A Virtual Machine (VM) is a software CPU that emulates a non-native
(virtual) system on a native machine. It typically consists of an
interpreter for the virtual instruction set, together with a runtime
environment. The VM itself is a natively compiled binary, that makes
system calls to the native OS, and invokes native libraries.

The conventional approach to accelerating a VM is to implement its
interpreter as a JIT. Although JITs can outperform pure interpretation
by a
substantial margin, they have some drawbacks. A JIT can make the VM code

non-portable (i.e., target machine dependent), and also significantly
increase its memory footprint. While these issues are unimportant in the

x86-dominated desktop market, they are nevertheless critical in the
embedded
device market.

In this talk, I explore the following question: "Is it possible to
retain
the portability and footprint advantages of an interpreted VM, while
achieving the performance of a machine-dependent JIT?" After a 3 year
long
investigation that took many interesting twists and turns, we have
succeeded
in developing a technology that has the real possibility of answering
this
question in the affirmative. It is called "transparent dynamic
optimization", and refers to the RUNTIME optimization of a NATIVE
instruction stream. Contrary to a conventional compiler, the optimiztion
is
done when the native bits are about to be executed, rather than when the

native bits are first created. It is "transparent" in the sense that the

native binary does not have to be prepared in any special way via
instrumentation or compiler/language hints. The idea is to dynamically
optimize the native VM program while it interprets its non-native input
program, ideally accelerating it to JIT performance levels.

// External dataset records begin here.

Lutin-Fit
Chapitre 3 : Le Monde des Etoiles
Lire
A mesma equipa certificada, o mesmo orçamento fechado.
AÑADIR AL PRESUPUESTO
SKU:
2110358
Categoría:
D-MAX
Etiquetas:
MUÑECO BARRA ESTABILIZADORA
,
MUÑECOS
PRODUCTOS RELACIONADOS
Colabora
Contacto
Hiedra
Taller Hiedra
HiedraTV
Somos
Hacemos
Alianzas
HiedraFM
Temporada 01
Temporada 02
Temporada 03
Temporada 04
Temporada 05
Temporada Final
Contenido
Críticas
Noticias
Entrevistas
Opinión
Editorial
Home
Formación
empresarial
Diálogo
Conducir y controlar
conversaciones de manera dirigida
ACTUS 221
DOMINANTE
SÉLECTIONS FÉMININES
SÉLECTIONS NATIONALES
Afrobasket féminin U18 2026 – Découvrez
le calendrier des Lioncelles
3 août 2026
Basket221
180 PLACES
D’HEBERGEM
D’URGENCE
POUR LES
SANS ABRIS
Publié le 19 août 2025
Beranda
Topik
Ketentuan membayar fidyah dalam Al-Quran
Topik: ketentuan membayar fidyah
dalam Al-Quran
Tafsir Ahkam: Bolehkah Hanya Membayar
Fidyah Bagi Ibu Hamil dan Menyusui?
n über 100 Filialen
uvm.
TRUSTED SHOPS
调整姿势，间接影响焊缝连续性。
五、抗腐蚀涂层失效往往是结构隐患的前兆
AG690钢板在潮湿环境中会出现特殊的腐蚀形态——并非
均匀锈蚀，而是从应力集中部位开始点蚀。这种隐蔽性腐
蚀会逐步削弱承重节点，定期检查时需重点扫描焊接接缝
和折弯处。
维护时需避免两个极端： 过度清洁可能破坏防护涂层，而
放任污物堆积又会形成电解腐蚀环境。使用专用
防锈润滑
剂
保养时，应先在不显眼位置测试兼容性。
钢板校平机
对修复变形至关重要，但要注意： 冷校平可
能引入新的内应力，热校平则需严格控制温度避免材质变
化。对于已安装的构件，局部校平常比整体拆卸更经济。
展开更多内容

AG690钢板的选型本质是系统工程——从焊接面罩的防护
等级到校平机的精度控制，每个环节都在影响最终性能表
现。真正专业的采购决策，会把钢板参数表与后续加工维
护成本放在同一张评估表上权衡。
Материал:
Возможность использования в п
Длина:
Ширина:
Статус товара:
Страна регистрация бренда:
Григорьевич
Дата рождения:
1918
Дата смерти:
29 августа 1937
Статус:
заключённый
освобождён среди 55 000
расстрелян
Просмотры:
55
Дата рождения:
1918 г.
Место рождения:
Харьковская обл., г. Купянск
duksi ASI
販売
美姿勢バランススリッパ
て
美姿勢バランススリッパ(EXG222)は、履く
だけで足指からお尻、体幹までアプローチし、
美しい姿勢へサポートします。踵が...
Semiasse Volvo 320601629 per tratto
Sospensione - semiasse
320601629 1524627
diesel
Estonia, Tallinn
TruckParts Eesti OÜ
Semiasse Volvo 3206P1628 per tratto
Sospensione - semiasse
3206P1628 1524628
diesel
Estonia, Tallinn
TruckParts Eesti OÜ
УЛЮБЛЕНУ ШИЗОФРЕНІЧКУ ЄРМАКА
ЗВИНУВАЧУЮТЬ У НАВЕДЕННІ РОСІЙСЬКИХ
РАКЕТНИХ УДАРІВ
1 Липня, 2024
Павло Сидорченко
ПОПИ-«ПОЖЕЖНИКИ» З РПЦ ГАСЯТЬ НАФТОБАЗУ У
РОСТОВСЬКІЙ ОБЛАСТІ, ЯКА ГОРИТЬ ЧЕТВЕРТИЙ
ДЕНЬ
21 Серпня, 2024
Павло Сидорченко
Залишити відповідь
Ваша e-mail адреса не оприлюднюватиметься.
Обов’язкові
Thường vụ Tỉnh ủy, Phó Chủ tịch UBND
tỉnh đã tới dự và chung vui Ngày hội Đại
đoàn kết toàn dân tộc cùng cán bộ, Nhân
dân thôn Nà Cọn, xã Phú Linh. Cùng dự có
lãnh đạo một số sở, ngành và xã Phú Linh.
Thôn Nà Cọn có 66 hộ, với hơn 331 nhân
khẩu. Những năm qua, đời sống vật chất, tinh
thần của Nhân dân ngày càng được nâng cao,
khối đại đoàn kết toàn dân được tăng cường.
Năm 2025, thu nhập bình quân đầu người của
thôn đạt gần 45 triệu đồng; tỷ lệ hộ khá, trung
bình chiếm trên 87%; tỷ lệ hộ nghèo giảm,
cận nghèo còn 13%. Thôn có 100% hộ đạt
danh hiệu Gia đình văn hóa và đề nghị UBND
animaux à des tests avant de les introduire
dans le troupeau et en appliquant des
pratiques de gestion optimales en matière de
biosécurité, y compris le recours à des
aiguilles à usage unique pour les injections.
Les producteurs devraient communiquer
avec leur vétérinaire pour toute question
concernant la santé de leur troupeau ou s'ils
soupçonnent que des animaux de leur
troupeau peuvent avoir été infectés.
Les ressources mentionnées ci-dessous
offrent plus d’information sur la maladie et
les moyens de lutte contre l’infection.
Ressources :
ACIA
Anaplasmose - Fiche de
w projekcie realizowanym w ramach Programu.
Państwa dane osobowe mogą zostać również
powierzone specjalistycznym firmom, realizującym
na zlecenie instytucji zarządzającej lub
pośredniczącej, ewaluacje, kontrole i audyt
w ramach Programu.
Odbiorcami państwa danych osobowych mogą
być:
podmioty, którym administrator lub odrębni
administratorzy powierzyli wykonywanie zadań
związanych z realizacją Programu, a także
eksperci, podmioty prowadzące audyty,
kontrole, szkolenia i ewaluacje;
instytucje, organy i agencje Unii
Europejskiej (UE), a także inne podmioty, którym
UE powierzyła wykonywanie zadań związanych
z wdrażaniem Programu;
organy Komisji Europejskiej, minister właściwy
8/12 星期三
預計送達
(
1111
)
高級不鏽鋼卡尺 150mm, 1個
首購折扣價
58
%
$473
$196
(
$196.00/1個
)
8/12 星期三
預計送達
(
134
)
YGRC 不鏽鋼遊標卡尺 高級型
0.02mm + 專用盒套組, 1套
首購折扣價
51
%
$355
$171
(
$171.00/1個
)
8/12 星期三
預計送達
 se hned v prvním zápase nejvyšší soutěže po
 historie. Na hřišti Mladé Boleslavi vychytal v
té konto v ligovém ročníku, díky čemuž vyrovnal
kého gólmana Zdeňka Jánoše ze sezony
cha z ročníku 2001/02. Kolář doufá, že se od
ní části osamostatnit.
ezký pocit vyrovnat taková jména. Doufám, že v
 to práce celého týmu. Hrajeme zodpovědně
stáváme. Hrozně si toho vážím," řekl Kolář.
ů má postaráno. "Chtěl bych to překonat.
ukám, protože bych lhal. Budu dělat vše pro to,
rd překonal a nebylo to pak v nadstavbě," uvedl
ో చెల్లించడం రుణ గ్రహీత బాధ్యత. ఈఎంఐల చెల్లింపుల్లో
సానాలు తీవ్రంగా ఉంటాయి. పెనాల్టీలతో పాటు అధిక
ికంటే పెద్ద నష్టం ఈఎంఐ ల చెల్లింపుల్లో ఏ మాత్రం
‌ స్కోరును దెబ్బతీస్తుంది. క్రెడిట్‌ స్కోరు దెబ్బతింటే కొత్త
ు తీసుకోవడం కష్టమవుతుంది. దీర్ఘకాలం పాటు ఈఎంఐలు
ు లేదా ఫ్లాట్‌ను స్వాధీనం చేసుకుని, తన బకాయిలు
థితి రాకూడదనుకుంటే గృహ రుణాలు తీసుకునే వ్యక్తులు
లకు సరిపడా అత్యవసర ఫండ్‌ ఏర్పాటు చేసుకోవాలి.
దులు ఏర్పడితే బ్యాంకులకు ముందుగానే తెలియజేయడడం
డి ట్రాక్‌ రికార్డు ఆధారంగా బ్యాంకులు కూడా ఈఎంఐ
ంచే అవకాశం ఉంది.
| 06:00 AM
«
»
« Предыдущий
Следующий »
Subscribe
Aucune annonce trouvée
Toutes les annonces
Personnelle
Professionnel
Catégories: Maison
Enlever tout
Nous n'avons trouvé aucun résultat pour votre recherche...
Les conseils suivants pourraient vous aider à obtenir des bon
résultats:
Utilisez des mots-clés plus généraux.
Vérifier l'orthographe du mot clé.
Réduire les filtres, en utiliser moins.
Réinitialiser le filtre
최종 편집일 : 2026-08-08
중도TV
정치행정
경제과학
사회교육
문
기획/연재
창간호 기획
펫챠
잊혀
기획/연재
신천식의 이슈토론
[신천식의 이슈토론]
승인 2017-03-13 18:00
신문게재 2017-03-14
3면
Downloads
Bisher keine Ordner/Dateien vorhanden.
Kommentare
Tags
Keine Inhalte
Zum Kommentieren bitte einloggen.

Early results from our prototype system, called Dynamo, demonstrate the
potential of this idea in a very compelling way. Dynamo accelerates -O
optimized native PA-RISC binaries for the perl, li and m88ksim
benchmarks
(all "portable VMs" that execute non-native programs) to a -O4
performance
level (approximately 20% speedup). Dynamo is implemented entirely in
software, and does not rely on any compiler, programming language, OS,
or
hardware support. Dynamo's code footprint is a mere 250 Kb, and its data

memory footprint is only 300 Kb.

-----
Bio:

Vas is a scientist at HP Labs Cambridge, MA. He is the chief architect
of
Dynamo, and has directed the project since its inception in Dec 1995.
Prior
to joining HP Labs in 1994, he has held positions at Kendall Square
Research, IBM T.J. Watson Research Ctr, and Caltech. His current
research
interests are in compilers and architectures for embedded systems. Vas
received his PhD from Rice University in 1989.